Line 84, introduction of the ASIS at Tromsö: It would be good to give here also the relationship between UT and MLT for Tromsö, because it helps the reader to interpret some data plots later in this manuscript (e.g. Figs 1, 3, and 4)
Line 102, classification by Nanjo et al.: Besides the auroral categories, it would be good to mention something about the AI-code capability to make distinction between cloudy conditions with background auroras and diffuse auroras.
Lines 127-128 introduction of the GLOW and Transsolo: The concept “stream” may not be familiar for all readers. Please clarify.
Figure 4, panel a: Colors in the strip showing AI categorization are confusing because they do not match with the colors given in the legend on the right side of the panel.
Equation 2: It becomes later clear in the text that “breakpoint” in the formula refers to MLT=4, but it would be good to mention it explicitly already here when introducing the formula. The “+” sign at the end of the formula is mysterious.
Lines 187-188: I guess that this is textbook material, but if possible with reasonable effort it would be nice to have a reference for the statement of 1.4826xMAD corresponding to the Gaussian-equivalent standard deviation.

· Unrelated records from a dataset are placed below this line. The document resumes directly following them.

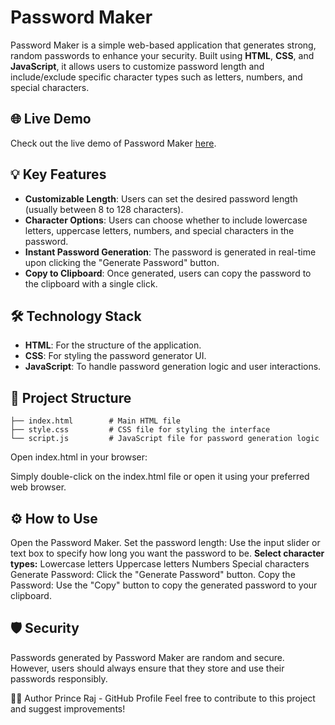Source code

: # Password Maker

Password Maker is a simple web-based application that generates strong, random passwords to enhance your security. Built using **HTML**, **CSS**, and **JavaScript**, it allows users to customize password length and include/exclude specific character types such as letters, numbers, and special characters.

## 🌐 Live Demo

Check out the live demo of Password Maker [here](https://your-live-demo-link.com).


## 💡 Key Features

- **Customizable Length**: Users can set the desired password length (usually between 8 to 128 characters).
- **Character Options**: Users can choose whether to include lowercase letters, uppercase letters, numbers, and special characters in the password.
- **Instant Password Generation**: The password is generated in real-time upon clicking the "Generate Password" button.
- **Copy to Clipboard**: Once generated, users can copy the password to the clipboard with a single click.

## 🛠️ Technology Stack

- **HTML**: For the structure of the application.
- **CSS**: For styling the password generator UI.
- **JavaScript**: To handle password generation logic and user interactions.

## 📂 Project Structure


    ├── index.html        # Main HTML file
    ├── style.css         # CSS file for styling the interface
    └── script.js         # JavaScript file for password generation logic

Open index.html in your browser:

Simply double-click on the index.html file or open it using your preferred web browser.

## ⚙️ How to Use
Open the Password Maker.
Set the password length: Use the input slider or text box to specify how long you want the password to be.
**Select character types:**
Lowercase letters
Uppercase letters
Numbers
Special characters
Generate Password: Click the "Generate Password" button.
Copy the Password: Use the "Copy" button to copy the generated password to your clipboard.

## 🛡️ Security
Passwords generated by Password Maker are random and secure. However, users should always ensure that they store and use their passwords responsibly.

👨‍💻 Author
Prince Raj - GitHub Profile
Feel free to contribute to this project and suggest improvements!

Section 4.2, magnetospheric memory: The decision to discuss lags of 2 and 24 hours sounds a bit arbitrary…Is there a specific reason to select those two lag times? The conclusion of AE index exceeding 300 nT during the 24-hour period prior to pulsations to be a characteristic feature for the observed MLT trend is, in my opinion, somewhat weak, because ≥24h periods of continuous AE<300 nT are rather rare.